Le nouveau film de Kiyoshi Kurosawa est une étrange expérience. Présenté par le cinéaste comme une suite du terrifiant Kaïro, il est pourtant, dans son traitement, aux antipodes de l’expressionnisme horrifique qui régissait tout ce film. Avec Jellyfish, fable sur la jeunesse nippone, c’est plutôt Charisma qui vient immédiatement à l’esprit. L’intrigue est aussi obscure et la seule différence tient dans le motif principal du film : ici, une méduse remplace l’arbre maléfique qui hantait Charisma. Manoru, un jeune homme assez sombre, élève cette méduse au venin mortel dans un aquarium. Il a pour seul ami Yuji. Lorsque Manoru est condamné pour le meurtre de son patron, Yuji tente de poursuivre le rêve de Manoru : acclimater l’animal à l’eau douce pour la relâcher dans les égouts de Tokyo.
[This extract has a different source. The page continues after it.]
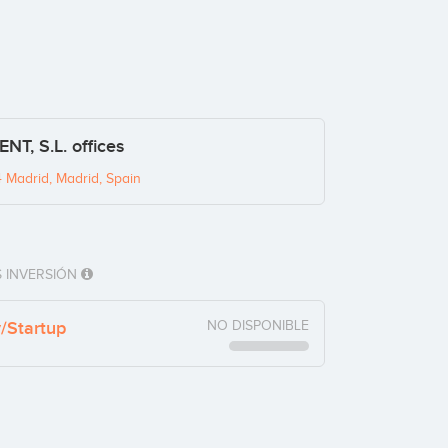
, S.L. offices
 Madrid, Madrid, Spain
 INVERSIÓN
y/Startup
NO DISPONIBLE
Le seul point commun avec Kaïro est donc thématique : décrire un état de l’adolescence par le recours à l’allégorie fantastique. Pour le reste, Jellyfish est un film très doux, traversé de solitude et de noirceur mais ne basculant jamais dans l’horreur. Une fois abandonné par son ami, Yuji trouve dans le père de ce dernier un véritable ami : le film, alors, prend une tournure assez aérienne et développe une banale relation père / fils par procuration, prouvant le talent de Kurosawa à jouer avec une matière filmique absolument pas neuve (déjà Kaïro et son antique histoire de revenants) pour en faire le cadre d’expérimentations plastiques et formelles, de l’ordre du sensoriel pur. Le vrai défi de Jellyfish, c’est le filmage en numérique : on a vu beaucoup de mélodrames, récemment, relever le challenge digital, mais aucun n’est parvenu à le faire de façon si légère et anodine. Impact des cadres, beauté de tous les mouvements, travail éblouissant sur les noirs et les ombres : rien que pour cette façon d’utiliser le numérique non comme rebut du lamentable Dogme, mais comme prolongement naturel (ni forcé ni esbroufeur) d’un filmage en pellicule, Jellyfish impose l’absolue jeunesse et la modernité du cinéma de Kiyoshi Kurosawa.
Plus en profondeur, il faut aussi voir dans la méduse du film, corps souple et gélatineux, en apesanteur continuelle, une formidable idée de cinéma. On se souvient de son usage onirique dans On connaît la chanson de Resnais : avec Jellyfish, même utilisation de cette étrangeté aérienne comme fil conducteur d’un découpage fluide et bondissant, mais plus encore. Non plus simple motif plastique, la méduse -qui une fois échappée dans les égouts part à la conquête de la ville et se multiplie en un ballet rougeâtre et vénéneux- devient une véritable figure chorégraphique du chaos : objet d’attraction et de répulsion autour duquel tournent et déambulent, dansent et trépassent plans et personnages de Jellyfish. Comme d’habitude chez Kurosawa, l’éclatante limpidité de ce travail esthétique renverse, sans rien céder à sa puissance de fascination, la part obtuse et mystérieuse du film et de sa métaphore.